**Dataset excerpt:**

»»

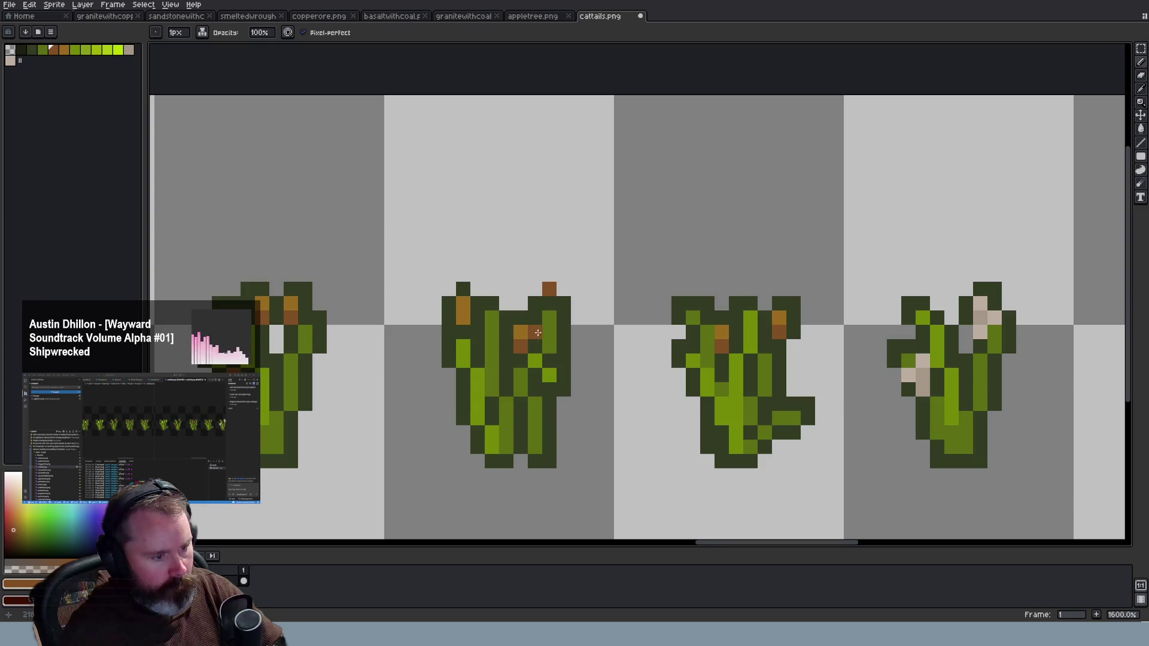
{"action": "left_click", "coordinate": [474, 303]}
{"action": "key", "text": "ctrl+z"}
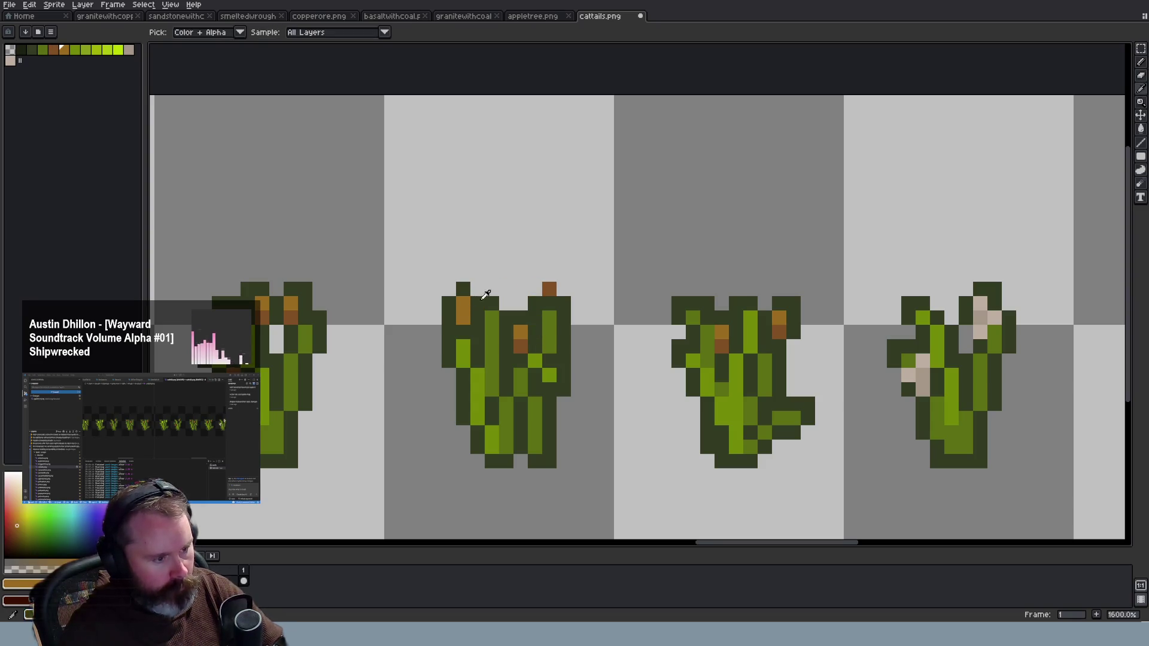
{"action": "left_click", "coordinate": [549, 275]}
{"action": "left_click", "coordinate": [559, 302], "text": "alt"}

««

**Problem to work on:** Write out the listing above in full, word for word, with no pictures.

**Task output:**
{"action": "left_click", "coordinate": [474, 303]}
{"action": "key", "text": "ctrl+z"}
{"action": "left_click", "coordinate": [549, 275]}
{"action": "left_click", "coordinate": [559, 302], "text": "alt"}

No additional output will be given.